И он – охламон – поначалу гордо тряс головой – нет! вот еще! меня так просто голыми руками не возьмешь, – хотя ему хотелось завопить: да, да, да! – но он все еще не верил, что ее можно вот так поймать на слове, затащить в сети правдоподобия, в ею самой затеянный розыгрыш. И пока она сбрасывала халатик и ныряла к нему под одеяло, и искала его руками, голыми руками, и, казалось, всюду натыкалась только на третьего-лишнего, все еще не верил, и только когда услышал знакомое «о да, еще… еще… о, какой ты… сильнее… не останавливайся… еще… да-да-да!» – только тогда поверил и смутно начал понимать, как она живет на этой тонкой проволоке между «было» и «будет», не по-людски – чтобы только вперед, а то туда, то сюда, но все это понимание…

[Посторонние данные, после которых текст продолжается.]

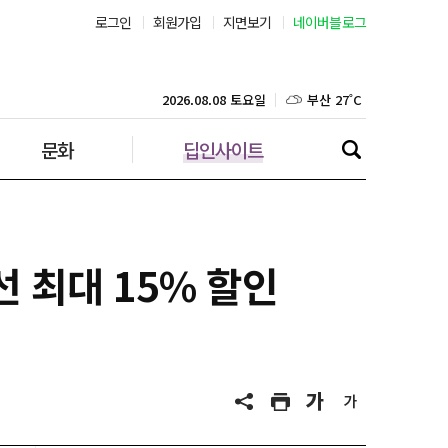
로그인
회원가입
지면보기
네이버블로그
부산 27˚C
대구 25˚C
2026.08.08 토요일
문화
딥인사이트
인천 29˚C
광주 27˚C
대전 26˚C
 최대 15% 할인
울산 25˚C
강릉 24˚C
제주 29˚C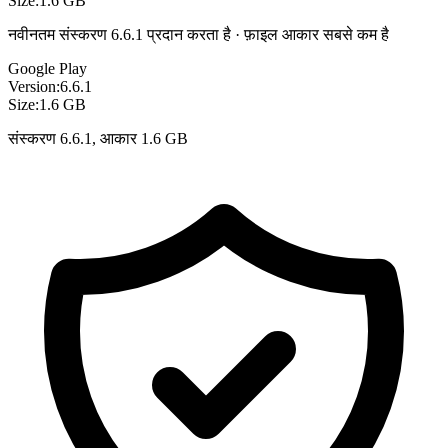
Size:
1.6 GB
नवीनतम संस्करण 6.6.1 प्रदान करता है · फ़ाइल आकार सबसे कम है
Google Play
Version:
6.6.1
Size:
1.6 GB
संस्करण 6.6.1, आकार 1.6 GB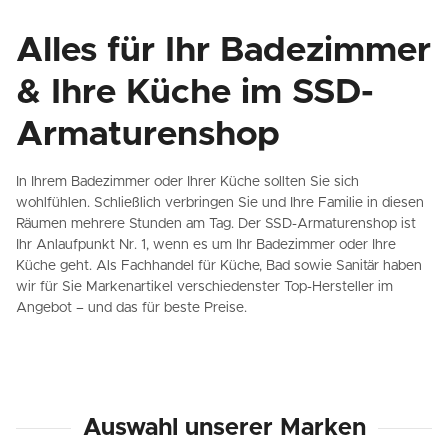
Alles für Ihr Badezimmer
& Ihre Küche im SSD-
Armaturenshop
In Ihrem Badezimmer oder Ihrer Küche sollten Sie sich
wohlfühlen. Schließlich verbringen Sie und Ihre Familie in diesen
Räumen mehrere Stunden am Tag. Der SSD-Armaturenshop ist
Ihr Anlaufpunkt Nr. 1, wenn es um Ihr Badezimmer oder Ihre
Küche geht. Als Fachhandel für Küche, Bad sowie Sanitär haben
wir für Sie Markenartikel verschiedenster Top-Hersteller im
Angebot – und das für beste Preise.
Auswahl unserer Marken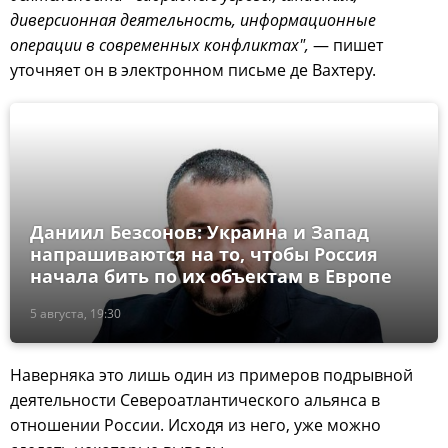
диверсионная деятельность, информационные
операции в современных конфликтах",
— пишет
уточняет он в электронном письме де Вахтеру.
Даниил Безсонов: Украина и Запад
напрашиваются на то, чтобы Россия
начала бить по их объектам в Европе
5 августа, 19:30
Наверняка это лишь один из примеров подрывной
деятельности Североатлантического альянса в
отношении России. Исходя из него, уже можно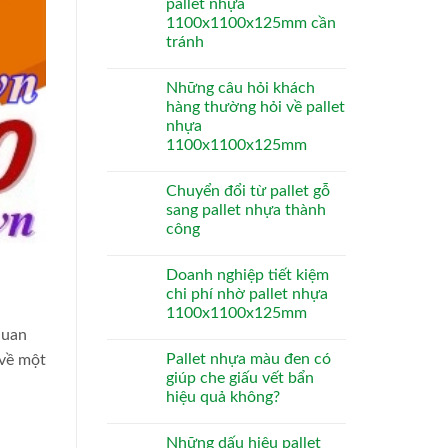
pallet nhựa
1100x1100x125mm cần
tránh
Những câu hỏi khách
hàng thường hỏi về pallet
nhựa
1100x1100x125mm
Chuyển đổi từ pallet gỗ
sang pallet nhựa thành
công
Doanh nghiệp tiết kiệm
chi phí nhờ pallet nhựa
1100x1100x125mm
quan
Pallet nhựa màu đen có
 về một
giúp che giấu vết bẩn
hiệu quả không?
Những dấu hiệu pallet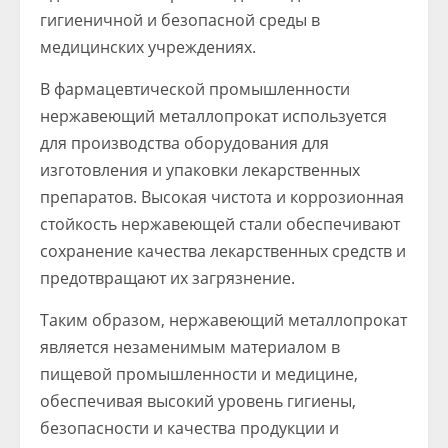
гигиеничной и безопасной среды в
медицинских учреждениях.
В фармацевтической промышленности
нержавеющий металлопрокат используется
для производства оборудования для
изготовления и упаковки лекарственных
препаратов. Высокая чистота и коррозионная
стойкость нержавеющей стали обеспечивают
сохранение качества лекарственных средств и
предотвращают их загрязнение.
Таким образом, нержавеющий металлопрокат
является незаменимым материалом в
пищевой промышленности и медицине,
обеспечивая высокий уровень гигиены,
безопасности и качества продукции и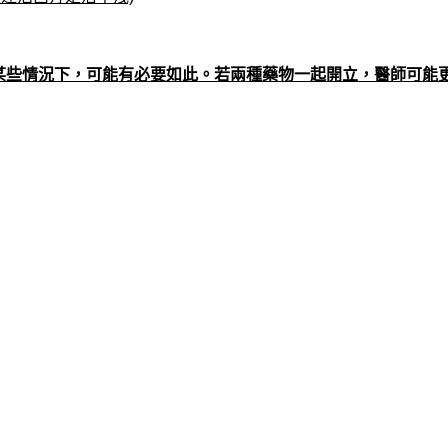
某些情況下，可能有必要如此。若兩種藥物一起開立，醫師可能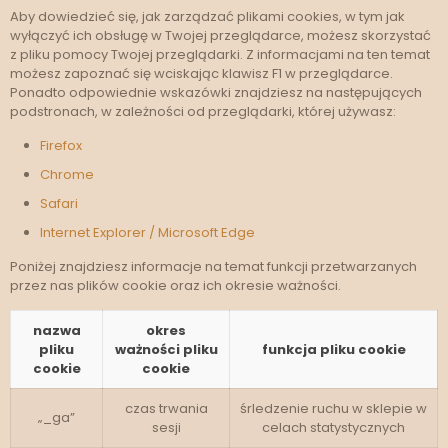
Aby dowiedzieć się, jak zarządzać plikami cookies, w tym jak
wyłączyć ich obsługę w Twojej przeglądarce, możesz skorzystać
z pliku pomocy Twojej przeglądarki. Z informacjami na ten temat
możesz zapoznać się wciskając klawisz F1 w przeglądarce.
Ponadto odpowiednie wskazówki znajdziesz na następujących
podstronach, w zależności od przeglądarki, której używasz:
Firefox
Chrome
Safari
Internet Explorer / Microsoft Edge
Poniżej znajdziesz informacje na temat funkcji przetwarzanych
przez nas plików cookie oraz ich okresie ważności.
nazwa
okres
pliku
ważności pliku
funkcja pliku cookie
cookie
cookie
czas trwania
śrledzenie ruchu w sklepie w
„_ga”
sesji
celach statystycznych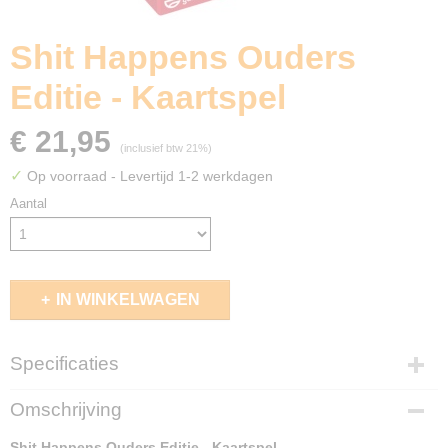
Shit Happens Ouders
Editie - Kaartspel
€ 21,95
(inclusief btw 21%)
✓
Op voorraad
- Levertijd 1-2 werkdagen
Aantal
IN WINKELWAGEN
Specificaties
EAN code
Omschrijving
8720077322349
Shit Happens Ouders Editie - Kaartspel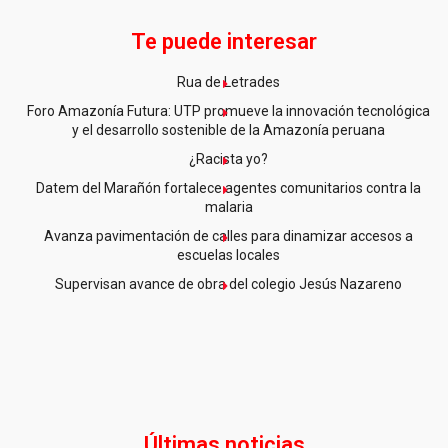
Te puede interesar
Rua de Letrades
Foro Amazonía Futura: UTP promueve la innovación tecnológica
y el desarrollo sostenible de la Amazonía peruana
¿Racista yo?
Datem del Marañón fortalece agentes comunitarios contra la
malaria
Avanza pavimentación de calles para dinamizar accesos a
escuelas locales
Supervisan avance de obra del colegio Jesús Nazareno
Últimas noticias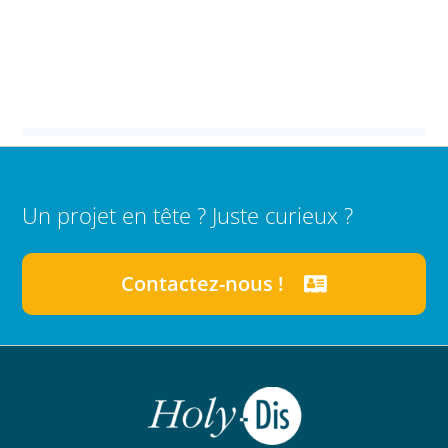
Un projet en tête ? Juste curieux ?
Contactez-nous !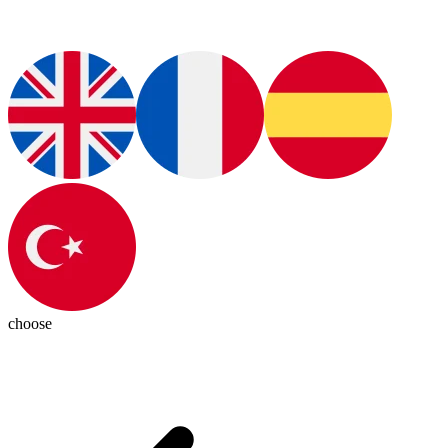
choose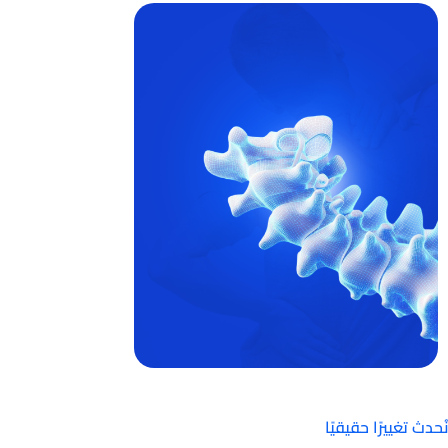
نُحدث تغييرًا حقيقيًا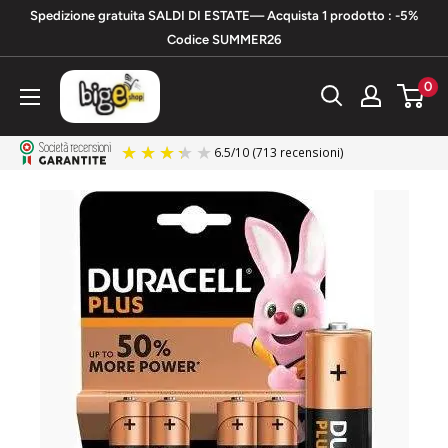
Vai
Spedizione gratuita SALDI DI ESTATE— Acquista 1 prodotto : -5%
al
Codice SUMMER26
contenuto
bigeshop
0
6.5
/
10
(713 recensioni)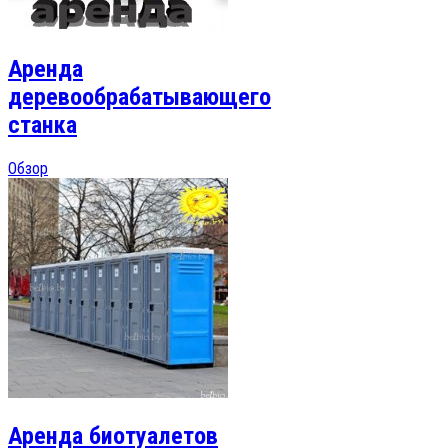
Аренда
деревообрабатывающего
станка
Обзор
Аренда биотуалетов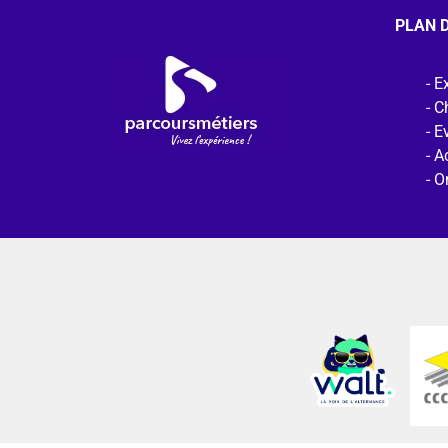
PLAN D
Ex
C
E
Ac
O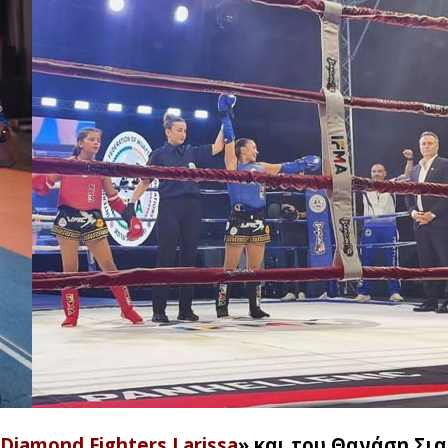
Diamond Fighters Larissa
» και του Θανάση Σι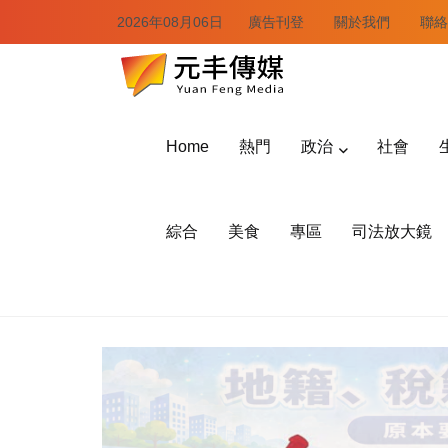
2026年08月06日
廣告刊登
關於我們
聯絡
Home
熱門
政治
社會
綜合
美食
專區
司法放大鏡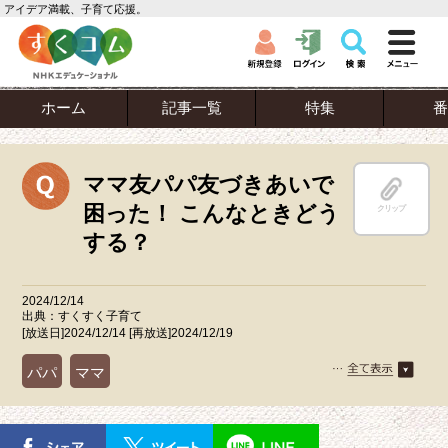
アイデア満載、子育て応援。
ホーム
記事一覧
特集
番
ママ友パパ友づきあいで
困った！ こんなときどう
クリップ
する？
2024/12/14
出典：すくすく子育て
[放送日]2024/12/14 [再放送]2024/12/19
パパ
ママ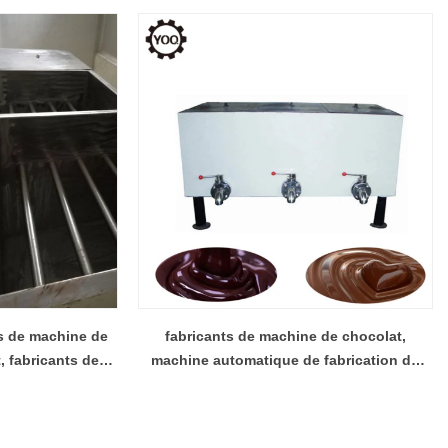
s de machine de
fabricants de machine de chocolat,
, fabricants de
machine automatique de fabrication de
lat Chine
chocolat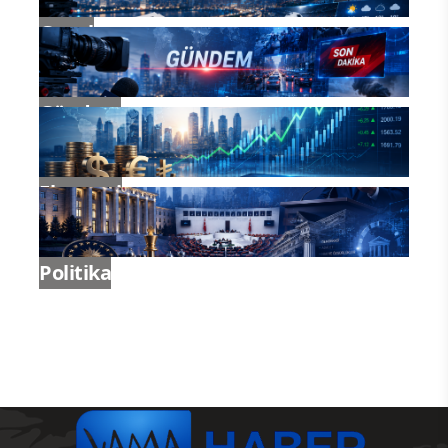
Genel
Gündem
Ekonomi
Politika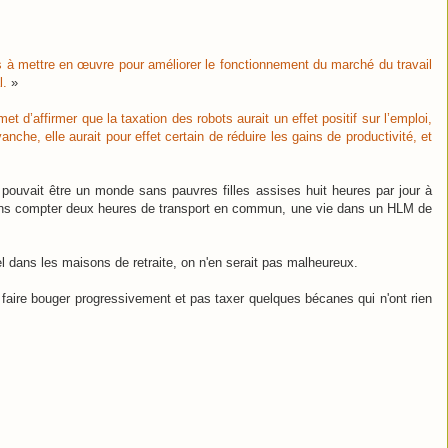
es à mettre en œuvre pour améliorer le fonctionnement du marché du travail
l.
»
et d’affirmer que la taxation des robots aurait un effet positif sur l’emploi,
che, elle aurait pour effet certain de réduire les gains de productivité, et
 pouvait être un monde sans pauvres filles assises huit heures par jour à
sans compter deux heures de transport en commun, une vie dans un HLM de
l dans les maisons de retraite, on n'en serait pas malheureux.
aut faire bouger progressivement et pas taxer quelques bécanes qui n'ont rien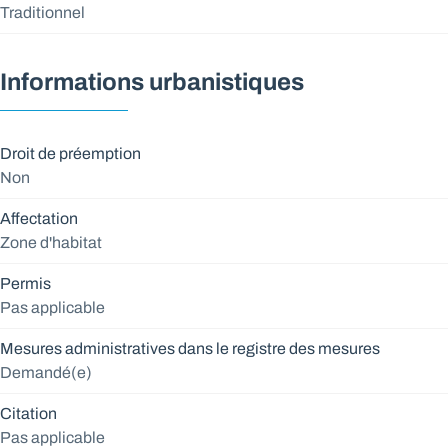
Traditionnel
Informations urbanistiques
Droit de préemption
Non
Affectation
Zone d'habitat
Permis
Pas applicable
Mesures administratives dans le registre des mesures
Demandé(e)
Citation
Pas applicable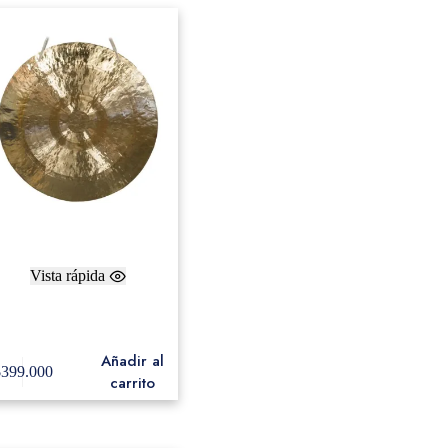
Vista rápida
Weiss 24″ Hand Selected
Feng Wind Gong
Añadir al
$
399.000
carrito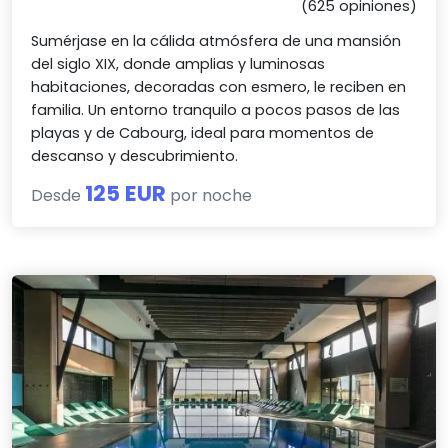
(625 opiniones)
Sumérjase en la cálida atmósfera de una mansión
del siglo XIX, donde amplias y luminosas
habitaciones, decoradas con esmero, le reciben en
familia. Un entorno tranquilo a pocos pasos de las
playas y de Cabourg, ideal para momentos de
descanso y descubrimiento.
125 EUR
Desde
por noche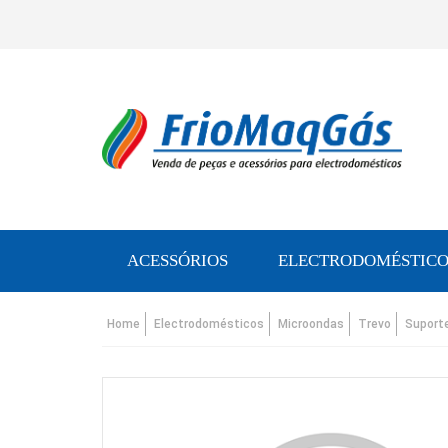
ACESSÓRIOS
ELECTRODOMÉSTICO
Home
Electrodomésticos
Microondas
Trevo
Suporte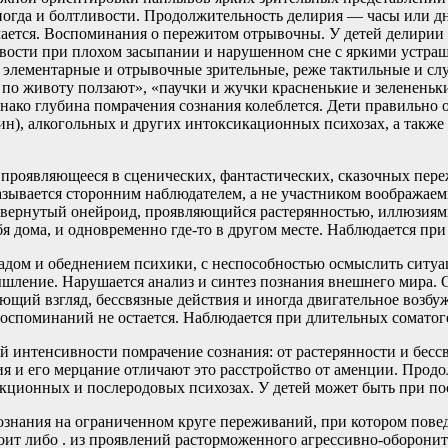
иногда и болтливости. Продолжительность делирия — часы или дн
ачается. Воспоминания о пережитом отрывочны. У детей делирии
зливости при плохом засыпании и нарушенном сне с яркими уст
о элементарные и отрывочные зрительные, реже тактильные и с
и по животу ползают», «паучки и жучки красненькие и зеленень
нако глубина помрачения сознания колеблется. Дети правильно о
н), алкогольных и других интоксикационных психозах, а также 
 проявляющееся в сценических, фантастических, сказочных пе
казывается сторонним наблюдателем, а не участником воображае
развернутый онейроид, проявляющийся растерянностью, иллюзиям
бя дома, и одновременно где-то в другом месте. Наблюдается пр
адом и обеднением психики, с неспособностью осмыслить ситуац
шление. Нарушается анализ и синтез познания внешнего мира. 
щий взгляд, бессвязные действия и иногда двигательное возбу
воспоминаний не остается. Наблюдается при длительных сомато
й интенсивности помрачение сознания: от растерянности и бесс
я и его мерцание отличают это расстройство от аменции. Продо
екционных и послеродовых психозах. У детей может быть при п
знания на ограниченном круге переживаний, при котором поведе
оит либо . из проявлений расторможенного агрессивно-оборони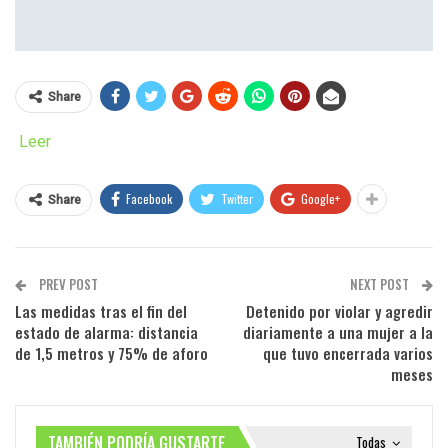
Share
Leer
Facebook
Twitter
Google+
Share
PREV POST
NEXT POST
Las medidas tras el fin del
Detenido por violar y agredir
estado de alarma: distancia
diariamente a una mujer a la
de 1,5 metros y 75% de aforo
que tuvo encerrada varios
meses
TAMBIÉN PODRÍA GUSTARTE
Todas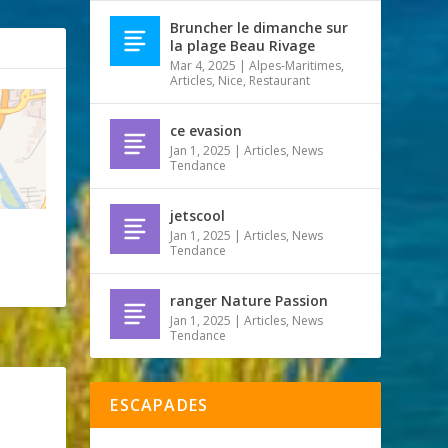
Bruncher le dimanche sur
la plage Beau Rivage
Mar 4, 2025
|
Alpes-Maritimes
,
Articles
,
Nice
,
Restaurant
ce evasion
Jan 1, 2025
|
Articles
,
News
Tendance
jetscool
Jan 1, 2025
|
Articles
,
News
Tendance
ranger Nature Passion
Jan 1, 2025
|
Articles
,
News
Tendance
ESCAPADES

Муж-1-3 влетел в комнату, держа переносной телефон, как заброшенный в электронные волны спиннинг, – антенной вперед.
– Это он! По коллекту звонит, подлец, за наш счет! Говори! Что хочешь говори – только подольше! Подматывай гада, не дай сойти!
Антон ошалело взял телефонную трубку двумя руками.
5. Похититель
– Мистер Себеж? Ну скажите на милость, почему всегда я, один я? Почему я все должен делать один? Кажется, мы оба заинтересованы в деле. Нужно элементарное чувство справедливости… У меня разработан последний этап. Превосходный план. Вы приезжаете на берег озера. Отвязываете указанную вам лодку, ставите в нее сумку с деньгами, запускаете мотор. И все. Дальше работает радиоконтроль. Вы меня слушаете? Вам интересно то, что. я говорю? Наконец-то кому-то интересно, что я говорю. Итак, я пригоняю лодку к себе, сажаю в нее Голду и возвращаю вам. Мы не встречаемся, не видим друг друга. Но до этого? Как вы попадете на берег озера в нужное место, хотел бы я знать?
Голос у похитителя был молодой, чуть тронутый акцентом. Мексиканским? Кубинским? Досада человека, отрываемого от важных дел на чужие затеи и капризы, позвякивала в каждой фразе. И в то же время он сыпал словами с такой скоростью, словно не был уверен, что его дослушают до конца.
– Если вы дадите мне название озера и адрес места, я могу приехать на машине, – сказал Антон.